Israelis are united today in grief following the tragic death of Asaf Ramon, son of the late fighter pilot and astronaut Ilan Ramon. The younger Ramon had followed in his father’s footsteps into the Israeli Air Force, and was killed Sunday afternoon when his Israel Air Force F-16 crashed in the South Hebron Hills. News reports are here, here, and here. According to this article and some of the others reports, the cause of the crash is not known. Asaf Ramon was buried next to his father Monday afternoon at Kibbutz Nahalal in Northern Israel.
The news has hit Israelis, left and right, religious and secular, very hard as the Ramon family has a special place in Israeli consciousness. The elder Ramon generated enormous national pride as the first Israeli astronaut to take part in the NASA mission. He died, along with the other six crew members, when the shuttle disintegrated shortly before it was due to land.

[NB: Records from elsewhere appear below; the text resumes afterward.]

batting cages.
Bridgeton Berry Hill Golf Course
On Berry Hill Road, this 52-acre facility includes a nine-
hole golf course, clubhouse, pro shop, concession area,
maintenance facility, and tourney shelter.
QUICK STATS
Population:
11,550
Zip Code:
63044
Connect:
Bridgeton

The death of the younger Ramon, said Prime Minister Benjamin Netanyahu, is almost on the level of “a Biblical tragedy.”
As Uri Dromi, director general of the Mishkenot Sha’ananim conference center in Jerusalem and former chief education officer of the Israeli Air Force pointed out in this article, the elder Ramon was not only the first astronaut, but also a man who broke down barriers in Israeli society:
For many years, the “air force family” was synonymous with an elite group that kept to itself and had its own language and culture, which no outsider could understand. But then Ilan Ramon came along and demolished this mythos. The enormous exposure he received as Israel’s first astronaut reminded all Israelis that he was no more than one of them — someone who had absorbed the values that every family here tries to teach its children, who attended classes in the same school system that we all love to denigrate, who watched the same television programs and heard the same things on the street. He was one of us.
Dromi also sums up the special relationship that the Israeli public had with the younger Ramon:
And then, in that quintessentially Israeli manner, we shifted from grief to joy. Who among us did not find himself tearing up when, during the last graduation ceremony for new pilots, he saw the joyous group in the visitors gallery sporting T-shirts emblazoned with “I love Asaf”? And when the name of the outstanding cadet, Asaf Ramon, was announced, and the cameras focused on the proud mother, Rona, the television — that often depressing and divisive device — for a moment gave every Israeli a taste of days gone by, of the satisfactions that spring up in between the disasters, of the hope that sprouts along the wearying path we tread, of a fate that can still sometimes cause our faces to light up.
The incident is set to reignite a debate over whether sons of bereaved families should be eligible for combat posts in the Israeli military. Currently, they are exempt from combat roles but can take on one with their mother’s signature, but over the coming days there will be voices calling for this rule to be reassessed.